Exercise - From the material below, extract each line that contains the string "performance" and copy every such line in full.

Source data -
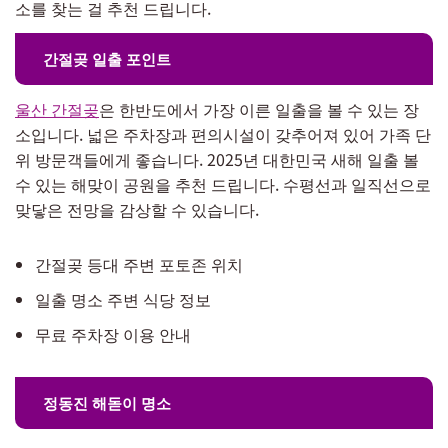
소를 찾는 걸 추천 드립니다.
간절곶 일출 포인트
울산 간절곶
은 한반도에서 가장 이른 일출을 볼 수 있는 장
소입니다. 넓은 주차장과 편의시설이 갖추어져 있어 가족 단
위 방문객들에게 좋습니다. 2025년 대한민국 새해 일출 볼
수 있는 해맞이 공원을 추천 드립니다. 수평선과 일직선으로
맞닿은 전망을 감상할 수 있습니다.
간절곶 등대 주변 포토존 위치
일출 명소 주변 식당 정보
무료 주차장 이용 안내
정동진 해돋이 명소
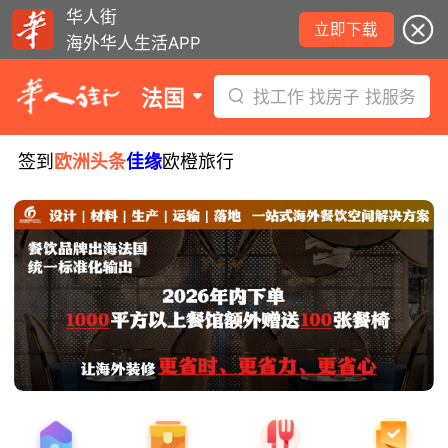
华人街
立即下载
海外华人生活APP
法国
找工作 找房子 找服务
签到
欧洲头条
佳缘
欧橙旅行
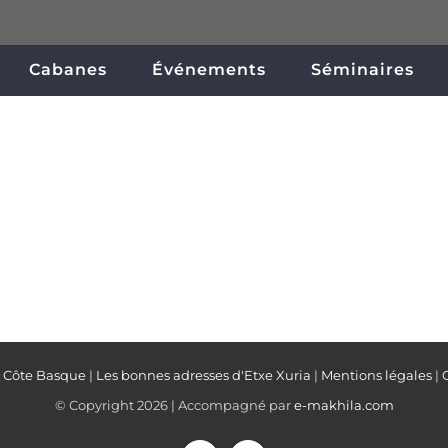
Cabanes
Événements
Séminaires
a Côte Basque
|
Les bonnes adresses d'Etxe Xuria
|
Mentions légales
|
© Copyright
2026 | Accompagné par
e-makhila.com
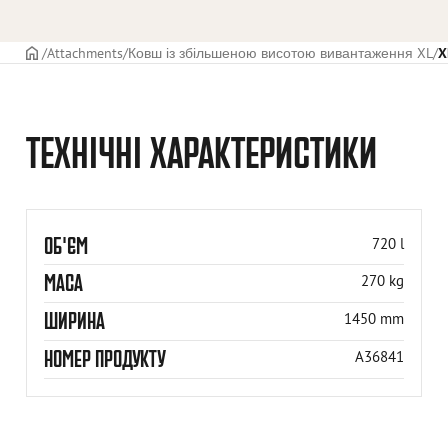
ГОЛОВНА СТОРІНКА
Attachments
Ковш із збільшеною висотою вивантаження XL
X
ТЕХНІЧНІ ХАРАКТЕРИСТИКИ
ОБ'ЄМ
720 l
МАСА
270 kg
ШИРИНА
1450 mm
НОМЕР ПРОДУКТУ
A36841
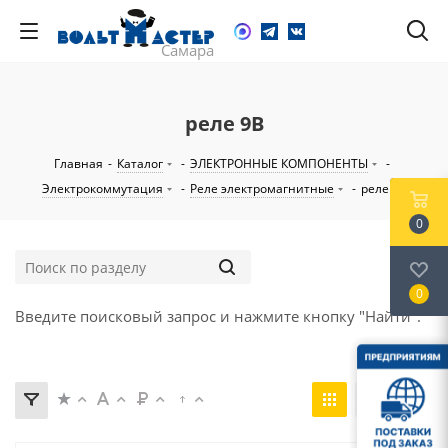
реле 9В
Главная
-
Каталог
-
ЭЛЕКТРОННЫЕ КОМПОНЕНТЫ
-
Электрокоммутация
-
Реле электромагнитные
-
реле 9В
0
0
Введите поисковый запрос и нажмите кнопку "Найти".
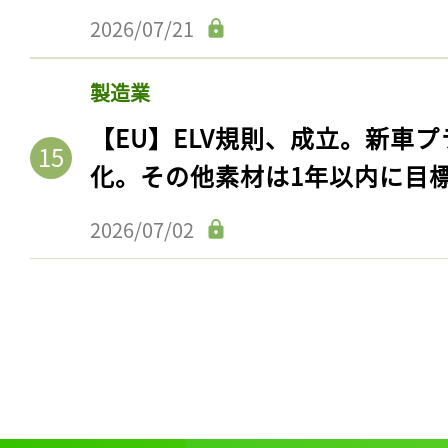
2026/07/21
製造業
【EU】ELV規則、成立。新車プ
化。その他素材は1年以内に目
2026/07/02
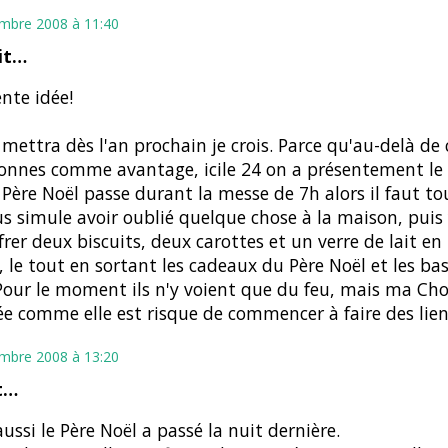
mbre 2008 à 11:40
it…
ente idée!
 mettra dès l'an prochain je crois. Parce qu'au-delà de
onnes comme avantage, icile 24 on a présentement le
 Père Noël passe durant la messe de 7h alors il faut t
s simule avoir oublié quelque chose à la maison, puis 
rer deux biscuits, deux carottes et un verre de lait e
, le tout en sortant les cadeaux du Père Noël et les ba
Pour le moment ils n'y voient que du feu, mais ma Ch
e comme elle est risque de commencer à faire des lien
mbre 2008 à 13:20
t…
ussi le Père Noël a passé la nuit dernière.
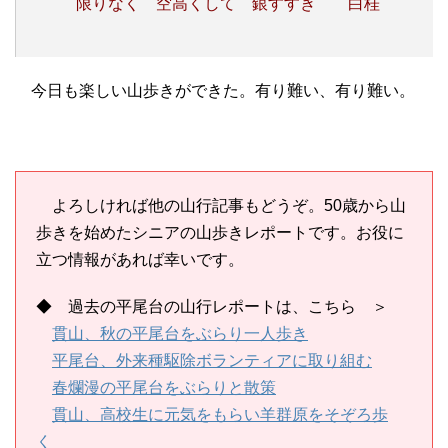
限りなく 空高くして 銀すすき
白桂
今日も楽しい山歩きができた。有り難い、有り難い。
よろしければ他の山行記事もどうぞ。50歳から山
歩きを始めたシニアの山歩きレポートです。お役に
立つ情報があれば幸いです。
◆ 過去の平尾台の山行レポートは、こちら ＞
貫山、秋の平尾台をぶらり一人歩き
平尾台、外来種駆除ボランティアに取り組む
春爛漫の平尾台をぶらりと散策
貫山、高校生に元気をもらい羊群原をそぞろ歩
く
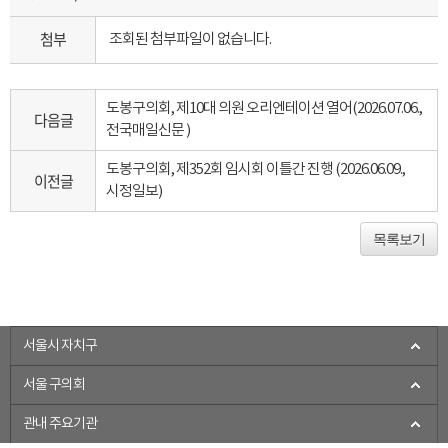
첨부
조회된 첨부파일이 없습니다.
도봉구의회, 제10대 의원 오리엔테이션 열어(2026.07.06.,
다음글
전국매일신문 )
도봉구의회, 제352회 임시회 이틀간 진행 (2026.06.09.,
이전글
시정일보)
목록보기
서울시 자치구
서울 구의회
관내 주요기관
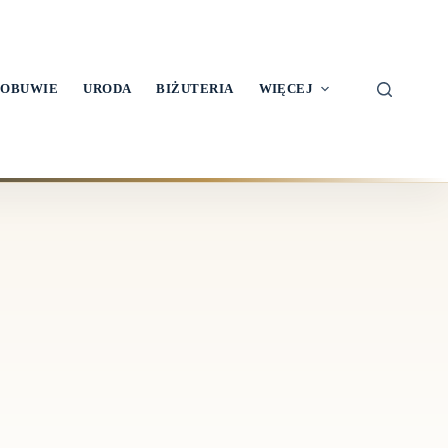
OBUWIE
URODA
BIŻUTERIA
WIĘCEJ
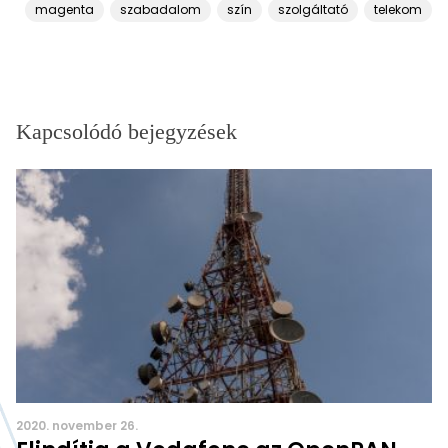
magenta
szabadalom
szín
szolgáltató
telekom
Kapcsolódó bejegyzések
2020. november 26.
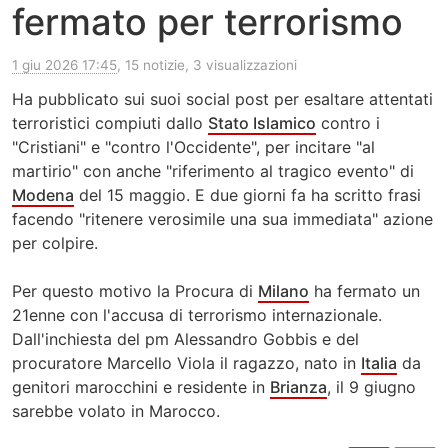
fermato per terrorismo
1 giu 2026 17:45
, 15 notizie, 3 visualizzazioni
Ha pubblicato sui suoi social post per esaltare attentati
terroristici compiuti dallo
Stato Islamico
contro i
"Cristiani" e "contro l'Occidente", per incitare "al
martirio" con anche "riferimento al tragico evento" di
Modena
del 15 maggio. E due giorni fa ha scritto frasi
facendo "ritenere verosimile una sua immediata" azione
per colpire.
Per questo motivo la Procura di
Milano
ha fermato un
21enne con l'accusa di terrorismo internazionale.
Dall'inchiesta del pm Alessandro Gobbis e del
procuratore Marcello Viola il ragazzo, nato in
Italia
da
genitori marocchini e residente in
Brianza
, il 9 giugno
sarebbe volato in Marocco.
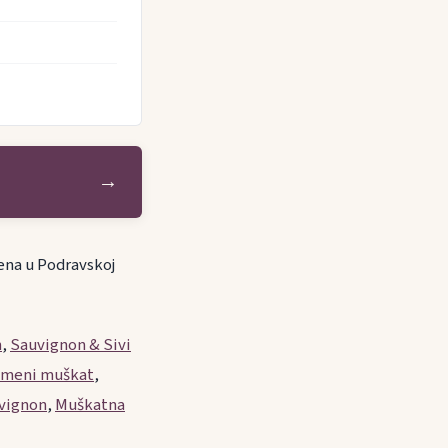
→
ena u Podravskoj
n
,
Sauvignon & Sivi
meni muškat
,
vignon
,
Muškatna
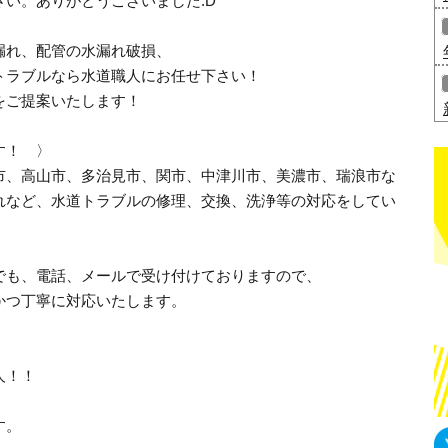
い。ありがとうございました:D
漏れ、配管の水漏れ破損、
トラブルなら水道職人にお任せ下さい！
をご提案いたします！
す！ 〉
市、高山市、多治見市、関市、中津川市、美濃市、瑞浪市な
れなど、水道トラブルの修理、交換、洗浄等の対応をしてい
でも、電話、メールで受け付けておりますので、
かつ丁寧に対応いたします。
人！！
す。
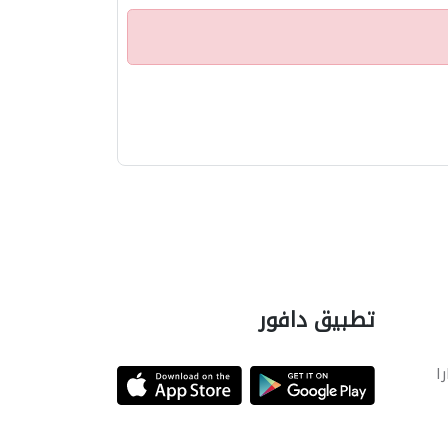
تطبيق دافور
را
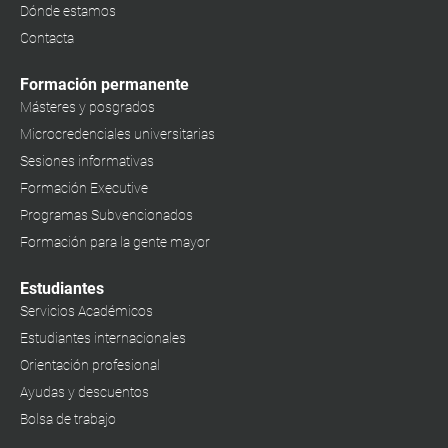
Dónde estamos
Contacta
Formación permanente
Másteres y posgrados
Microcredenciales universitarias
Sesiones informativas
Formación Executive
Programas Subvencionados
Formación para la gente mayor
Estudiantes
Servicios Académicos
Estudiantes internacionales
Orientación profesional
Ayudas y descuentos
Bolsa de trabajo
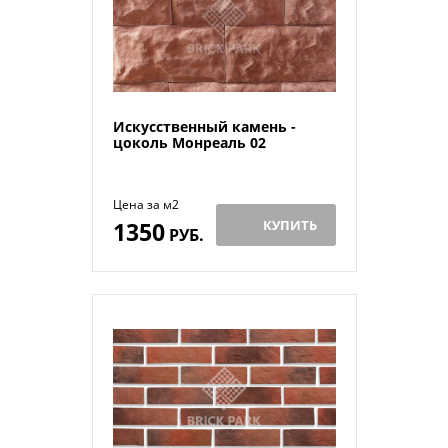
Искусственный камень -
цоколь Монреаль 02
Цена за м2
1350
КУПИТЬ
РУБ.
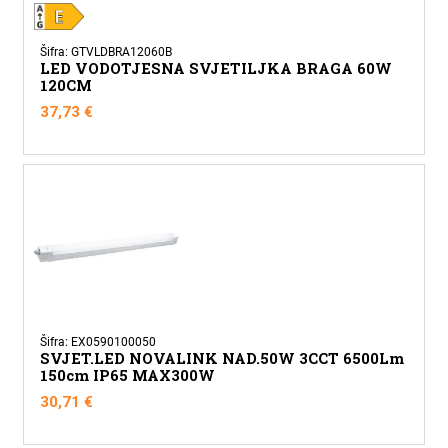
Šifra: GTVLDBRA12060B
LED VODOTJESNA SVJETILJKA BRAGA 60W
120CM
37,73
€
Šifra: EX0590100050
SVJET.LED NOVALINK NAD.50W 3CCT 6500Lm
150cm IP65 MAX300W
30,71
€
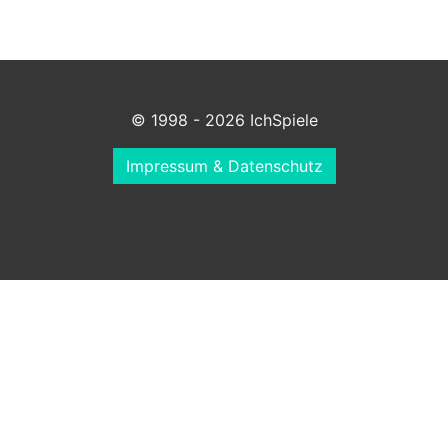
© 1998 - 2026 IchSpiele
Impressum & Datenschutz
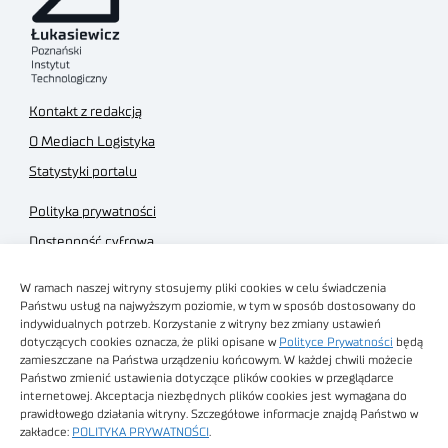
Kontakt z redakcją
O Mediach Logistyka
Statystyki portalu
Polityka prywatności
Dostępność cyfrowa
Regulamin Portalu
W ramach naszej witryny stosujemy pliki cookies w celu świadczenia
Regulamin sklepu
Państwu usług na najwyższym poziomie, w tym w sposób dostosowany do
indywidualnych potrzeb. Korzystanie z witryny bez zmiany ustawień
dotyczących cookies oznacza, że pliki opisane w
Polityce Prywatności
będą
zamieszczane na Państwa urządzeniu końcowym. W każdej chwili możecie
Państwo zmienić ustawienia dotyczące plików cookies w przeglądarce
internetowej. Akceptacja niezbędnych plików cookies jest wymagana do
Obrazy stockowe
prawidłowego działania witryny. Szczegółowe informacje znajdą Państwo w
autorstwa
zakładce:
POLITYKA PRYWATNOŚCI
.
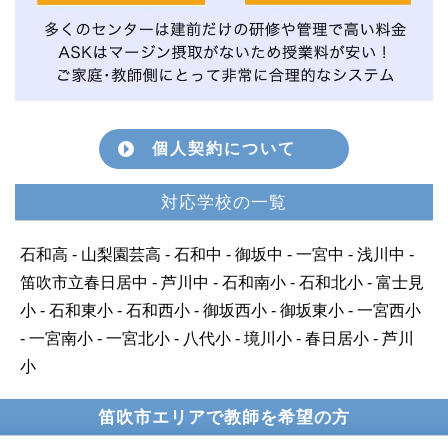
個人契約について
対応学校の一覧
石和高 - 山梨園芸高 - 石和中 - 御坂中 - 一宮中 - 浅川中 -
笛吹市立春日居中 - 芦川中 - 石和南小 - 石和北小 - 富士見
小 - 石和東小 - 石和西小 - 御坂西小 - 御坂東小 - 一宮西小
- 一宮南小 - 一宮北小 - 八代小 - 境川小 - 春日居小 - 芦川
小
笛吹市エリアで教師を希望の方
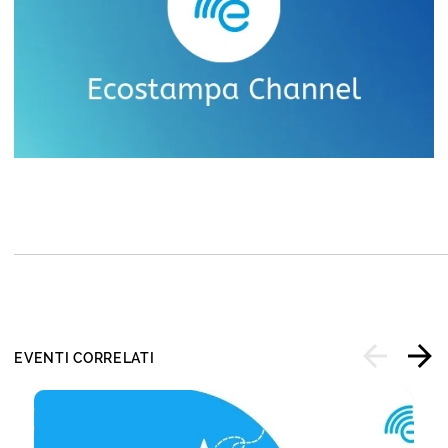
EVENTI CORRELATI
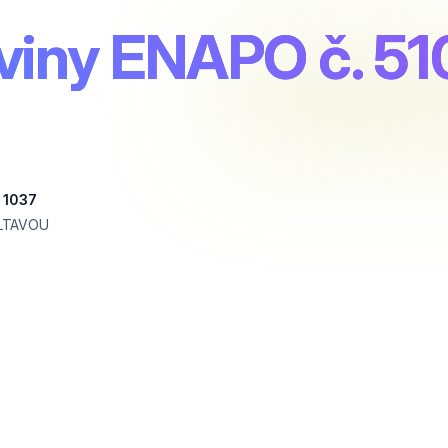
viny ENAPO č. 51
 1037
LTAVOU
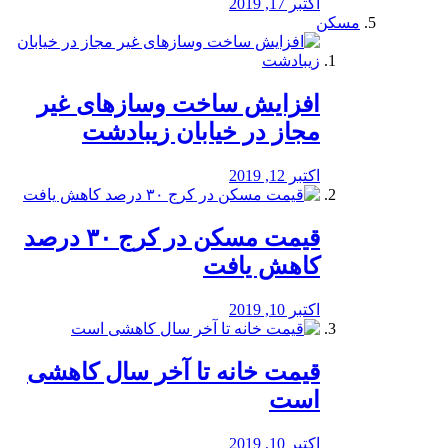
اکتبر 17, 2019
مسکن
افزایش ساخت وسازهای غیر
مجاز در خیابان زیبادشت
اکتبر 12, 2019
️قیمت مسکن در کرج ۳۰ درصد
کاهش یافت
اکتبر 10, 2019
قیمت خانه تا آخر سال کاهشی
است
اکتبر 10, 2019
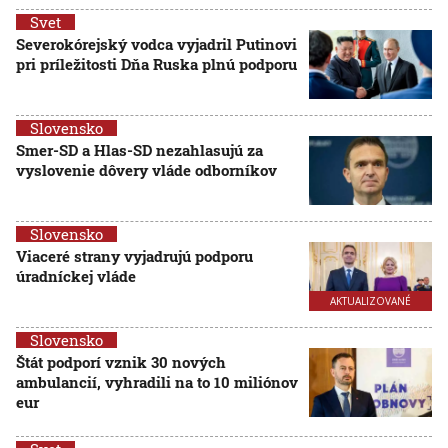
Svet
Severokórejský vodca vyjadril Putinovi
pri príležitosti Dňa Ruska plnú podporu
Slovensko
Smer-SD a Hlas-SD nezahlasujú za
vyslovenie dôvery vláde odborníkov
Slovensko
Viaceré strany vyjadrujú podporu
úradníckej vláde
AKTUALIZOVANÉ
Slovensko
Štát podporí vznik 30 nových
ambulancií, vyhradili na to 10 miliónov
eur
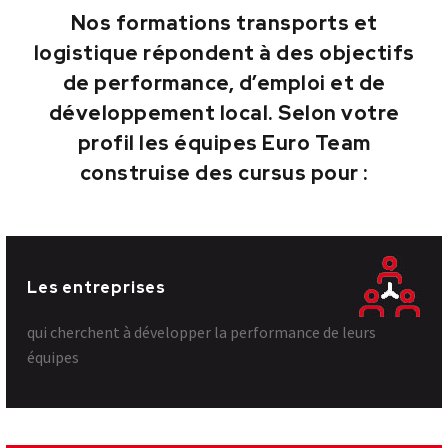
Nos formations transports et
logistique répondent à des objectifs
de performance, d’emploi et de
développement local. Selon votre
profil les équipes Euro Team
construise des cursus pour :
Les entreprises
qui cherchent à développer la performance de leurs
équipes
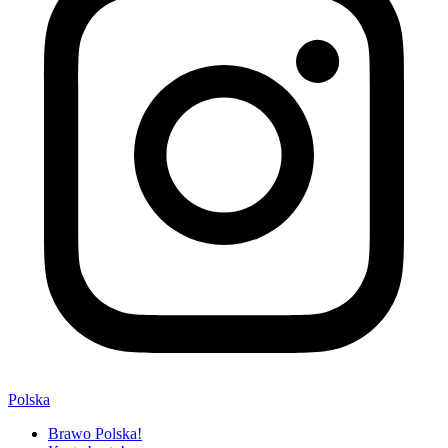
Polska
Brawo Polska!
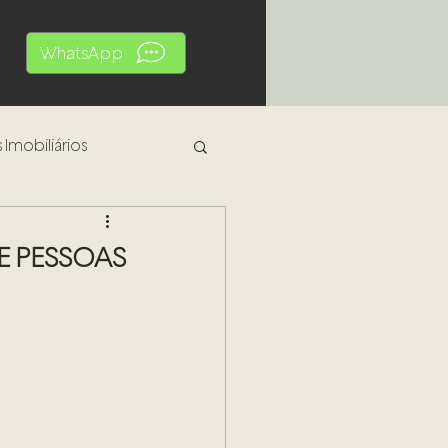
WhatsApp
 Imobiliários
al
DE PESSOAS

Task response -
de performance, d’emploi et de
qui cherchent à développer la performance de leurs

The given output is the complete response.